Eighteen months before Apple released their Siri software on the iPhone 4S, I found myself stranded in Dease Lake, British Columbia, and wrote a little speech recognition, text to voice, and computer interaction application. Here's a demo of how my Mac "Siri like" software application works:
If this demo looks impressive at all, 99% of that is due to the open source Sphinx4 speech recognition project. All I did was wrap a little "logic" code around that project, and resolve a few bugs that you can run into when talking to a computer that also talks back to you.
There's a very simple relationship in the software where I map what the computer thinks you said to actions I've defined. (The computer can't "learn" new actions, and the voice commands it allows are also predefined. I'd like to make it much smarter, but alas, time and bills have a way of taking me away from this project.)
When the computer speaks back to me, I'm just using the AppleScript "say" command. I've programmed some responses to be randomly selected from a list of potential responses, which you can hear when I say things like "computer" or "thank you."

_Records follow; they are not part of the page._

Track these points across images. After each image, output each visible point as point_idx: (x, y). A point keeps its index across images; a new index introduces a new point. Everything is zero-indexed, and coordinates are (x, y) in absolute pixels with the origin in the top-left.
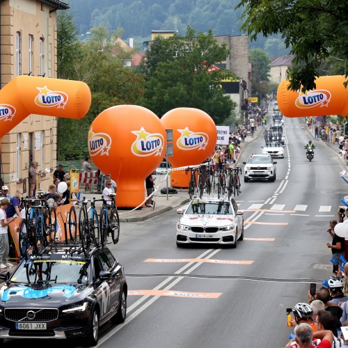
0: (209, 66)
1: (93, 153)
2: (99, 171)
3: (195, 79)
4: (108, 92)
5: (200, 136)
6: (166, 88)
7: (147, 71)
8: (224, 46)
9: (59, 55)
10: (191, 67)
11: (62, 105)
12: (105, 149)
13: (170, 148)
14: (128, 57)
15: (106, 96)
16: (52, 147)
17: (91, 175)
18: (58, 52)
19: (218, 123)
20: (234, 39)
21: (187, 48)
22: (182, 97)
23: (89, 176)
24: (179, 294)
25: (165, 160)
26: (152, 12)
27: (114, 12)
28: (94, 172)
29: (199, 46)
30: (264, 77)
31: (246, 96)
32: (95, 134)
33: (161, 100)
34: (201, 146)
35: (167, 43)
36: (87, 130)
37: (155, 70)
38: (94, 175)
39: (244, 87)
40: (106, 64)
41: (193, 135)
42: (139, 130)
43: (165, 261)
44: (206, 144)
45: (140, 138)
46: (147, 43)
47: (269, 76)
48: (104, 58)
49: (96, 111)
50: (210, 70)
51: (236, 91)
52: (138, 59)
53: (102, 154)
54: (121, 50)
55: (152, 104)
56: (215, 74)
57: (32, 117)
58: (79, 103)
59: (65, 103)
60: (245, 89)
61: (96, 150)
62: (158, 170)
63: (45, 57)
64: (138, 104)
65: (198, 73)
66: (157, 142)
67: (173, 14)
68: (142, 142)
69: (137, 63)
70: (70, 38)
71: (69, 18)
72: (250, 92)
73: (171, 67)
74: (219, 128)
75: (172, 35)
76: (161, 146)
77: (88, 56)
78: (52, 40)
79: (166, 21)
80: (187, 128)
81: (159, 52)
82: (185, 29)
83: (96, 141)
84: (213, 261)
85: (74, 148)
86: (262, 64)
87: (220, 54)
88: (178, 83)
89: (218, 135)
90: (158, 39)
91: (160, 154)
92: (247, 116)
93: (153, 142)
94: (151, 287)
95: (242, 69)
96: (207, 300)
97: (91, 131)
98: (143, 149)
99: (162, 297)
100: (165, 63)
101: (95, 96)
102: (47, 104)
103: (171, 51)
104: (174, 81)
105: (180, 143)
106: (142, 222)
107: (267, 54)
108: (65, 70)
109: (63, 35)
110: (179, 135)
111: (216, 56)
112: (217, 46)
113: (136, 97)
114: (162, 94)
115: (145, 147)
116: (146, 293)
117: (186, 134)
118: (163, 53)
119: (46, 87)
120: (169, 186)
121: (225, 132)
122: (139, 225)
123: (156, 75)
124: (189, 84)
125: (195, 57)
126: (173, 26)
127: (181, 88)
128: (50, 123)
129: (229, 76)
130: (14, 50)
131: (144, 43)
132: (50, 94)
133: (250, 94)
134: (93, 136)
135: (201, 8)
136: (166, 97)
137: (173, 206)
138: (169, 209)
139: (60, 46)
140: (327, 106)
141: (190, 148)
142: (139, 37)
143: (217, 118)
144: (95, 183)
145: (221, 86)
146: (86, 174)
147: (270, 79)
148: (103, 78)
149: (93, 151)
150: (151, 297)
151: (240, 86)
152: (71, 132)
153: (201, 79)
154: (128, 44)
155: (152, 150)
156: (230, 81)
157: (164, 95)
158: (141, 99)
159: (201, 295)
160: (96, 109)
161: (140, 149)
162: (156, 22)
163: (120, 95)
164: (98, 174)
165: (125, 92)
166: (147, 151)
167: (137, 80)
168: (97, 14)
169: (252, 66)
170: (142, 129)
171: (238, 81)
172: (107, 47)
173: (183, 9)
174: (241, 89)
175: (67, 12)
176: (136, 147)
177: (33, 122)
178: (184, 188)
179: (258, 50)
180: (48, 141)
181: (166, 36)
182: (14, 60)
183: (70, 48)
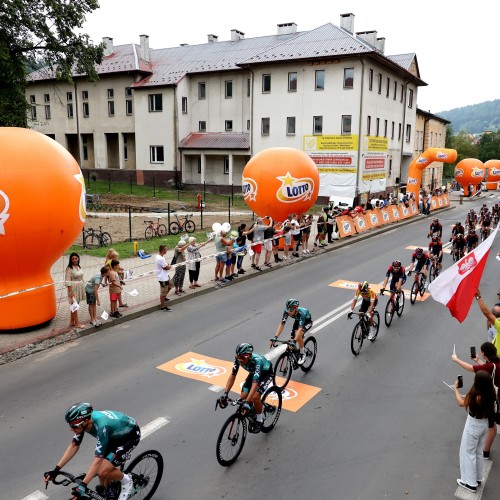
4: (464, 154)
6: (487, 153)
7: (479, 146)
12: (461, 174)
14: (472, 141)
16: (441, 173)
18: (446, 139)
21: (497, 137)
22: (493, 156)
23: (454, 184)
26: (483, 124)
27: (468, 124)
33: (485, 157)
35: (489, 135)
36: (454, 168)
37: (483, 146)
38: (456, 184)
40: (464, 143)
41: (497, 170)
42: (475, 167)
45: (475, 170)
48: (463, 141)
52: (476, 141)
53: (460, 176)
54: (470, 138)
55: (481, 158)
57: (434, 163)
58: (453, 157)
59: (447, 157)
61: (457, 175)
64: (476, 158)
66: (482, 172)
67: (492, 125)
68: (476, 172)
69: (476, 143)
71: (451, 127)
73: (490, 145)
75: (491, 132)
76: (483, 174)
77: (457, 141)
78: (444, 135)
79: (489, 127)
80: (494, 167)
81: (485, 139)
82: (497, 130)
83: (458, 172)
85: (449, 174)
88: (492, 151)
90: (485, 134)
91: (483, 176)
93: (480, 172)
100: (487, 143)
101: (459, 155)
103: (490, 138)
104: (490, 150)
105: (491, 173)
106: (472, 201)
108: (448, 145)
109: (448, 133)
117: (494, 169)
118: (487, 139)
119: (440, 151)
122: (472, 203)
124: (497, 151)
126: (492, 128)
127: (494, 153)
128: (441, 165)
130: (429, 138)
131: (479, 135)
132: (442, 154)
134: (456, 170)
137: (486, 196)
141: (495, 175)
142: (478, 133)
144: (457, 187)
148: (462, 149)
152: (449, 168)
154: (473, 136)
155: (479, 175)
157: (486, 155)
158: (476, 156)
160: (459, 160)
161: (475, 175)
162: (485, 128)
163: (469, 155)
165: (471, 153)
166: (477, 175)
167: (476, 149)
168: (462, 125)
172: (464, 137)
173: (496, 123)
175: (450, 125)
176: (473, 174)
177: (435, 164)
178: (491, 190)
180: (439, 171)
181: (489, 133)
182: (429, 142)
183: (450, 138)
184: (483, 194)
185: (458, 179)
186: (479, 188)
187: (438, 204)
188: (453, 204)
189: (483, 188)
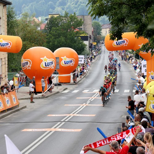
0: (74, 29)
1: (23, 68)
2: (27, 77)
3: (68, 35)
4: (30, 41)
5: (71, 60)
6: (56, 39)
7: (47, 32)
8: (81, 20)
9: (8, 25)
10: (67, 29)
11: (9, 47)
12: (29, 66)
13: (58, 65)
14: (38, 25)
15: (29, 43)
16: (5, 66)
17: (23, 78)
18: (7, 24)
19: (79, 54)
20: (86, 17)
21: (65, 21)
22: (63, 43)
23: (22, 78)
24: (63, 130)
25: (55, 71)
26: (49, 5)
27: (32, 6)
28: (25, 76)
29: (70, 20)
30: (99, 33)
31: (91, 42)
32: (24, 60)
33: (54, 44)
34: (71, 64)
35: (56, 19)
36: (21, 58)
37: (51, 31)
38: (24, 78)
39: (90, 38)
40: (29, 29)
41: (68, 60)
42: (44, 57)
43: (57, 115)
44: (74, 63)
45: (44, 61)
46: (47, 19)
47: (101, 33)
48: (28, 26)
49: (25, 50)
50: (75, 31)
51: (87, 40)
52: (43, 26)
53: (28, 69)
54: (36, 23)
55: (50, 46)
56: (77, 33)
58: (17, 46)
59: (11, 46)
60: (91, 39)
61: (25, 67)
62: (53, 75)
63: (2, 26)
64: (43, 46)
65: (70, 32)
66: (52, 63)
67: (58, 6)
68: (45, 63)
69: (43, 28)
70: (12, 17)
71: (12, 8)
72: (93, 40)
73: (58, 30)
74: (79, 56)
75: (58, 15)
76: (54, 65)
77: (21, 25)
78: (5, 18)
79: (55, 9)
80: (65, 57)
81: (52, 23)
82: (64, 13)
83: (25, 63)
84: (78, 115)
85: (15, 66)
86: (98, 28)
87: (79, 24)
88: (61, 37)
89: (79, 59)
90: (52, 18)
91: (53, 68)
92: (92, 51)
93: (50, 63)
94: (51, 127)
95: (89, 30)
96: (75, 132)
97: (22, 59)
98: (46, 66)
99: (56, 132)
100: (55, 28)
101: (24, 43)
102: (3, 46)
103: (58, 22)
104: (59, 36)
105: (62, 63)
106: (46, 99)
107: (100, 23)
108: (10, 32)
109: (10, 16)
110: (62, 59)
111: (78, 24)
112: (78, 20)
113: (43, 43)
114: (54, 42)
115: (47, 65)
116: (49, 130)
117: (65, 59)
118: (54, 23)
119: (2, 39)
120: (58, 82)
121: (82, 58)
122: (45, 100)
123: (51, 33)
124: (66, 37)
125: (68, 25)
126: (59, 11)
127: (62, 39)
128: (5, 55)
129: (83, 33)
131: (46, 19)
132: (4, 42)
133: (93, 41)
134: (23, 61)
135: (71, 3)
136: (56, 43)
137: (60, 91)
138: (58, 92)
139: (8, 21)
140: (126, 45)
141: (67, 65)
142: (44, 17)
143: (79, 52)
144: (25, 81)
145: (80, 38)
146: (21, 78)
147: (102, 34)
148: (28, 35)
149: (24, 67)
150: (51, 131)
151: (89, 38)
152: (14, 59)
153: (71, 35)
154: (39, 20)
155: (50, 66)
156: (84, 35)
157: (55, 42)
158: (45, 44)
159: (73, 130)
160: (25, 49)
161: (45, 66)
162: (51, 10)
163: (36, 43)
164: (26, 77)
165: (37, 41)
166: (48, 67)
167: (43, 36)
168: (25, 7)
169: (94, 29)
170: (45, 57)
171: (87, 35)
172: (29, 21)
173: (63, 4)
174: (89, 39)
175: (11, 6)
176: (43, 65)
178: (64, 83)
179: (96, 21)
180: (4, 63)
181: (55, 16)
183: (13, 22)
184: (55, 89)
185: (26, 71)
186: (50, 82)
187: (4, 105)
188: (23, 103)
189: (55, 81)
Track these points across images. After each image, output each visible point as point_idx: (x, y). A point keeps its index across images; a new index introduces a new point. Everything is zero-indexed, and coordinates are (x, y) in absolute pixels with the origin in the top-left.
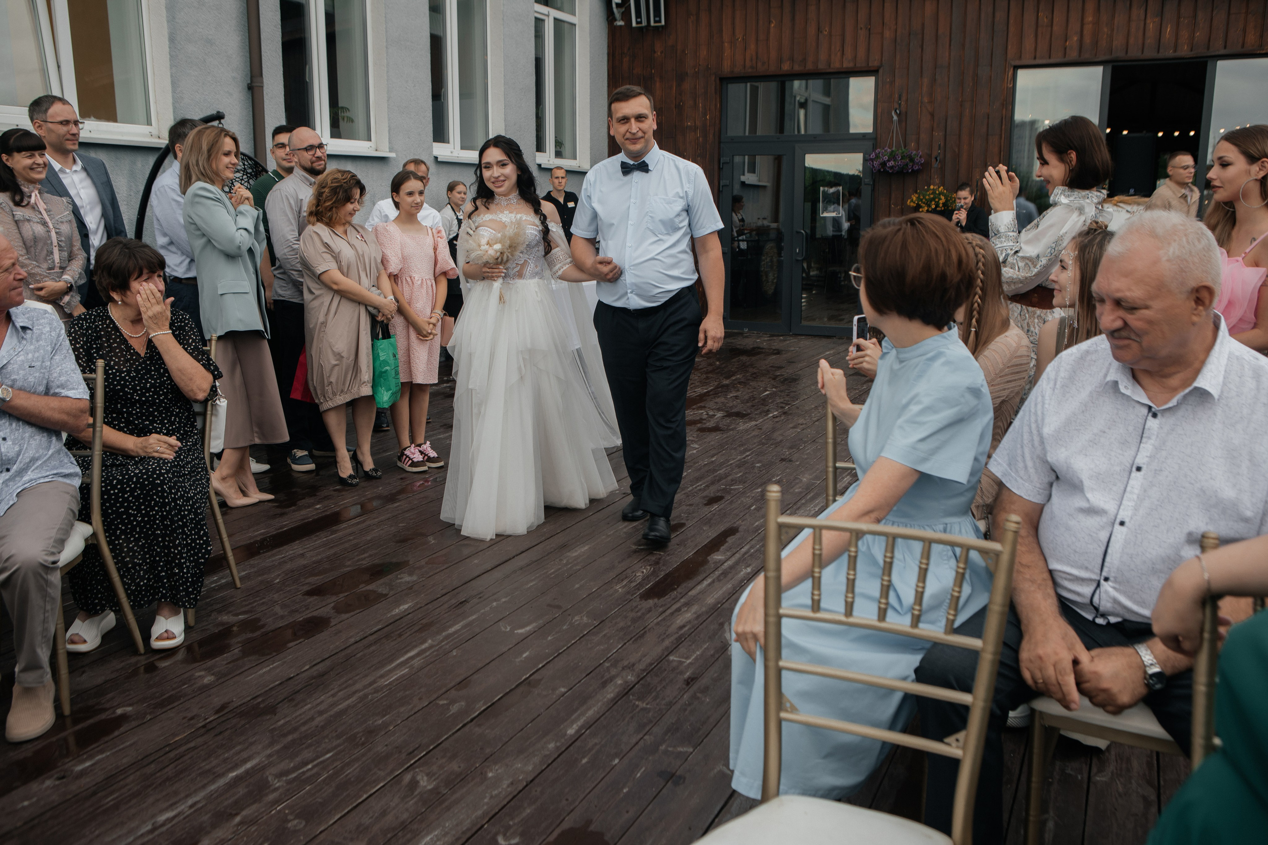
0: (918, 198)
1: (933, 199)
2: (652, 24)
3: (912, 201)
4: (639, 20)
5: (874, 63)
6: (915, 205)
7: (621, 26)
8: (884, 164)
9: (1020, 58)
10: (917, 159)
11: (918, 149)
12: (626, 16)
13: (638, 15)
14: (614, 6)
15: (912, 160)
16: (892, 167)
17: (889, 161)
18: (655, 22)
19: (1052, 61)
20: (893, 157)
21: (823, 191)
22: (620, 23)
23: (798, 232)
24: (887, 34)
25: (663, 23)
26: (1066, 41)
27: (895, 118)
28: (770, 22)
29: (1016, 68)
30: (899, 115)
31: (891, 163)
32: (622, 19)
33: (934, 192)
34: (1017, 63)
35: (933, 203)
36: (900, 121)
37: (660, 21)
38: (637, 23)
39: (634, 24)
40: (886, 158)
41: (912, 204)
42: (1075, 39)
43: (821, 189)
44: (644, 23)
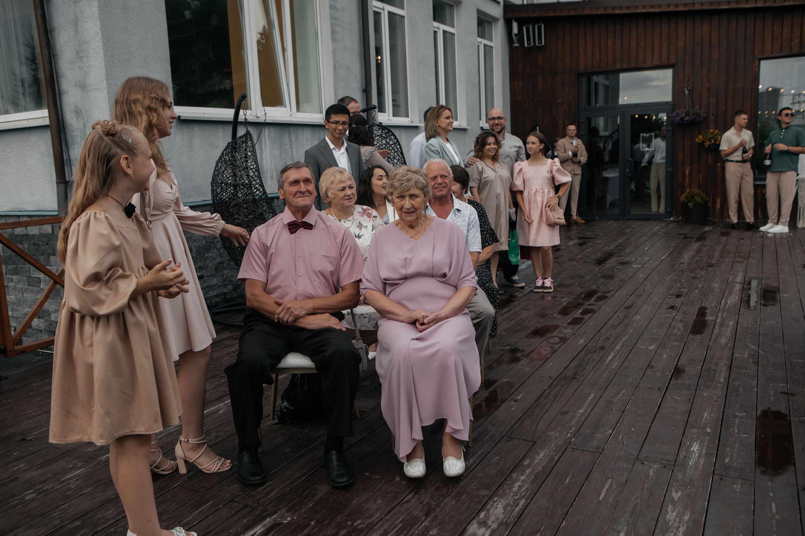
0: (703, 137)
1: (713, 137)
2: (537, 44)
3: (699, 139)
4: (529, 43)
5: (672, 61)
6: (701, 141)
7: (517, 47)
8: (682, 119)
9: (763, 54)
10: (702, 115)
11: (700, 109)
12: (521, 40)
13: (529, 40)
14: (513, 35)
15: (699, 115)
16: (687, 121)
17: (685, 117)
18: (539, 43)
19: (783, 54)
20: (688, 114)
21: (643, 137)
22: (516, 45)
23: (628, 160)
24: (681, 44)
25: (543, 43)
26: (791, 42)
27: (687, 92)
28: (607, 41)
29: (760, 59)
30: (689, 90)
31: (687, 118)
32: (518, 42)
33: (712, 133)
34: (761, 56)
35: (713, 140)
36: (689, 93)
37: (541, 43)
38: (528, 44)
39: (526, 45)
40: (684, 115)
41: (699, 141)
42: (797, 41)
43: (641, 135)
44: (532, 44)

Related technology and tutorials
If you're interested in the technology behind this speech recognition application, here are a few links to get you started:
- The Sphinx4 project
- My Scala tutorials
- My AppleScript tutorials
- My AppleScript alarm clock tutorial, which demonstrates the "say" command
The "eyes" at the top of the screen are a separate application, my Java Xeyes application.
The plain color background is provided by my free Mac Hyde ("Hide Your Desktop") application.
(I should add that the current name for the project is "Sarah", which is inspired by SARAH (the computer-controlled house) on the tv show Eureka.)